Yet another example of the indisputable fact that 'wimmin' just don't understand war. This comes from an article in The Times reminding us chaps that next June sees the 200th anniversary of the Battle of Waterloo which was, of course, won by the British - oh, alright then, with a little help from sundry Belgians, Dutch and, dammit, Germans!
I had not realised that the news of the utter defeat of Napoleon Bonaparte was delivered to London by the last surviving aide-de-camp to the dear old 'Duke of Boot'. Apparently seven others had been killed in action so being around the Duke was not healthy! He was a young man by the noble name of Henry Percy which brings to mind Shakespeare's magnificent, if a bit thick and hot-headed, Hotspur, a rebel against Prince Harry in Henry IV.
Anyway, this latter-day Henry Percy:
Tucking Wellington’s dispatch into a purple handkerchief given to him at a ball held in Brussels three days before the battle by the Duchess of Richmond, he took three days to reach London.
When he reached London his troubles were not over. Pursued by cheering crowds, prompting ministers to think they were under attack, he made for Downing Street, only to be told that the prime minister, Lord Liverpool, was dining at Grosvenor Square.
Having announced the news there — he burst in, declaring “Victory! Victory! Bonaparte has been beaten!” — Percy made his way to St James’s Square, where the Prince Regent was at a ball held by Mrs Edward Boehm. The Prince was delighted: Mrs Boehm was furious, as her ball broke up. Years later, she maintained that the “unseasonable news of the Waterloo victory could have been kept until the morning”. [My emphasis]
Typical! 'Wimmin'! Heh!
Well, I'd have been pretty pissed too if some weirdo came in bellowing about some silly old war while I was in the middle of having a ball.
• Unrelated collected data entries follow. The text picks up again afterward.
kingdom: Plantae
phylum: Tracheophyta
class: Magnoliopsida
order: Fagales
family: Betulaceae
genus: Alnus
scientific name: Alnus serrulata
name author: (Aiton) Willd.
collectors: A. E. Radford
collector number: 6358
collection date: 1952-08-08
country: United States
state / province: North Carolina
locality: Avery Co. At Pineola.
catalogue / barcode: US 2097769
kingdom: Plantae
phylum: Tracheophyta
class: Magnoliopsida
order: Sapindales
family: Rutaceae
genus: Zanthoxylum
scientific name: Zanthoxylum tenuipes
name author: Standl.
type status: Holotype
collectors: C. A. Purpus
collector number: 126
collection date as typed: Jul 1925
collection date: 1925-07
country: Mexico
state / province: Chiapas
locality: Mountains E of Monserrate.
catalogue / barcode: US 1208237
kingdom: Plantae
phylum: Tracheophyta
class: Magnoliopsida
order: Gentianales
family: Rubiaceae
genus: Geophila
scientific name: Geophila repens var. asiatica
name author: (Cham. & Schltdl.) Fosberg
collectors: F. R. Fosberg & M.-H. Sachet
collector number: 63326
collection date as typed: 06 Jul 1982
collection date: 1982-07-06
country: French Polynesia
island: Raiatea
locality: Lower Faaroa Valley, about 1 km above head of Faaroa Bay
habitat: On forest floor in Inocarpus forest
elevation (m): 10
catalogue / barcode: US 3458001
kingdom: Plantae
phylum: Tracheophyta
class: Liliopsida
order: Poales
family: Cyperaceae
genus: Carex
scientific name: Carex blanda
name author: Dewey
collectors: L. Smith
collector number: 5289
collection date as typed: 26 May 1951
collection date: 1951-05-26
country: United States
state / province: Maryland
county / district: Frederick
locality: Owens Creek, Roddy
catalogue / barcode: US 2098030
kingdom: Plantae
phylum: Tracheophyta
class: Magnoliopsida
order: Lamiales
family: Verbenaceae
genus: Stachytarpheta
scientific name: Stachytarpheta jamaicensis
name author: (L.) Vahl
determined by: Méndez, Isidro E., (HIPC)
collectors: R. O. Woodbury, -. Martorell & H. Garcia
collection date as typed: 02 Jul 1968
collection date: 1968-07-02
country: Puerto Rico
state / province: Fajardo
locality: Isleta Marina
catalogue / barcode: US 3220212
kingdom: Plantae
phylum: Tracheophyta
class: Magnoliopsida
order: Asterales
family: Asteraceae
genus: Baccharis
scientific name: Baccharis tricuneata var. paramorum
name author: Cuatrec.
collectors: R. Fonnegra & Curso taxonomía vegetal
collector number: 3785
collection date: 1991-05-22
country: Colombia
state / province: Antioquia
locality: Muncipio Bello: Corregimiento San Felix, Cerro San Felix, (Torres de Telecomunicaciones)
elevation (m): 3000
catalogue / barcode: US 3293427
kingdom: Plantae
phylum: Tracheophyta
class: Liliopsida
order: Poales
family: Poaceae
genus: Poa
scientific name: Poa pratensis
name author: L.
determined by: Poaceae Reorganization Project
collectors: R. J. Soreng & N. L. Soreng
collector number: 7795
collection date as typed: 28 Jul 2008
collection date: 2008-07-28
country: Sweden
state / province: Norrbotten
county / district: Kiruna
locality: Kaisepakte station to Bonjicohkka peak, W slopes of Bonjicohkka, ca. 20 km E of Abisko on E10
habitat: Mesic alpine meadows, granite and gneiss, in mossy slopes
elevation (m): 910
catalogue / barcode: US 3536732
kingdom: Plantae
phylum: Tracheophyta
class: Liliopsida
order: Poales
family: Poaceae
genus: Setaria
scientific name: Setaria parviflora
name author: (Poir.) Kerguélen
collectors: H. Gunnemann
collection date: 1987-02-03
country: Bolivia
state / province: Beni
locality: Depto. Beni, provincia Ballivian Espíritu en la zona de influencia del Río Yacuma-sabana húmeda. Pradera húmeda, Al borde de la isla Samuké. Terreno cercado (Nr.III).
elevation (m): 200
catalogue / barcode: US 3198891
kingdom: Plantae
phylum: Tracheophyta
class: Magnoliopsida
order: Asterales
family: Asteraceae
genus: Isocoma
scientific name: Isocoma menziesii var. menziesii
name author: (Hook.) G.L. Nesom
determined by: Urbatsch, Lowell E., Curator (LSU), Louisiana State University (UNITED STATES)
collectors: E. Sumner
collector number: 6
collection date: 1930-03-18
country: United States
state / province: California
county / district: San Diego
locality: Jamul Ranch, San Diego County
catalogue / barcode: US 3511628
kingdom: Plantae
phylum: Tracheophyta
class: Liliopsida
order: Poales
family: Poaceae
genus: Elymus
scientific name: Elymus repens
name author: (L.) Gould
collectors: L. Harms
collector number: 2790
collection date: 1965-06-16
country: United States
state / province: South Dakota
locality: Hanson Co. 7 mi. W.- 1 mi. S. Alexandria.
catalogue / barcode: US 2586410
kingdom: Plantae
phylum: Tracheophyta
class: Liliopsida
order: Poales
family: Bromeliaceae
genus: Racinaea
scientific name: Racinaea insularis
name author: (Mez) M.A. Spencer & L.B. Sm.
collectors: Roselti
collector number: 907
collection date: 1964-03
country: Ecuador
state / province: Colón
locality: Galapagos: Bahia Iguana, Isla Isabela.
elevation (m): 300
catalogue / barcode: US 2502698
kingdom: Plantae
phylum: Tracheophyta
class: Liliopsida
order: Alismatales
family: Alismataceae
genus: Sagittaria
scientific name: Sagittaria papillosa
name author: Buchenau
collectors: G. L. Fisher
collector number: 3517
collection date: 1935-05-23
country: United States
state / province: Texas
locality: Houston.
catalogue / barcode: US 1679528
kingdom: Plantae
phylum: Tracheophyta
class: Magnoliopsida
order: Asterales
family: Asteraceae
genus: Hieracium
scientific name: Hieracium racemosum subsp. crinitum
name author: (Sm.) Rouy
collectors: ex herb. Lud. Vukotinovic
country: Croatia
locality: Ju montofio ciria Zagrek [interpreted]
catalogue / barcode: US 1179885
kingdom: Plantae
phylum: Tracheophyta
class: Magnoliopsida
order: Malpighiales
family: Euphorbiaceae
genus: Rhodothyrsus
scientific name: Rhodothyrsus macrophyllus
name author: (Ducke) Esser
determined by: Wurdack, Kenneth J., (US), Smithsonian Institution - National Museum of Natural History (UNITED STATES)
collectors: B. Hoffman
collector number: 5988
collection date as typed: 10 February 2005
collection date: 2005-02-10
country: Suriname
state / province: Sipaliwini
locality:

There's a time and a place for everything. The war stuff was over so there was no point in breaking up a perfectly good ball.
Why do men have to spoil everything?
Posted by: Andra | Friday, 26 December 2014 at 19:05
Andra I am sure if Ian Ogilvy had crashed in you would have been over him!
Posted by: jimmy glesga | Saturday, 27 December 2014 at 01:18
See what I mean, chaps? Women have no sense of priority!
Jimmy, you're showing your age, mate, I think at the oldest end of the range today it would have to be George Clooney to overcome Andra's hissy fit.
Posted by: David Duff | Saturday, 27 December 2014 at 08:44
George Clooney. Is he the one in the coffee adverts?
Posted by: backofanenvelope | Saturday, 27 December 2014 at 10:26
This means WAR ... well 'cept for whare wimmwinfolk is concerned.
Australians anyways as theys not ones to suck a dickhaid completely off'in. They's toofusses Merry Christmas an all
http://www.encyclopediaofarkansas.net/encyclopedia/entry-detail.aspx?search=1&entryID=5857
Posted by: JK | Saturday, 27 December 2014 at 13:50
What would Andra do with George Clooney besides argue who might be able to do what with whom and why?
Posted by: Whitewall | Saturday, 27 December 2014 at 14:09
I don't know who Ian Ogilvy is but I know who George Clooney is.
I have have few ideas on what to do with him, too.
Posted by: Andra | Saturday, 27 December 2014 at 19:03
No, BOE, that's me!
JK, it's Saturday night and even at my age I'm not up for Arkie lessons right now.
You may be right, Whitewall, but I have a sneaking suspicion as to who would win the argument!
Madam, please control yourself. 'JK' is of a delicate disposition and any sort of, er, 'below the belt' shocks could have climactic results!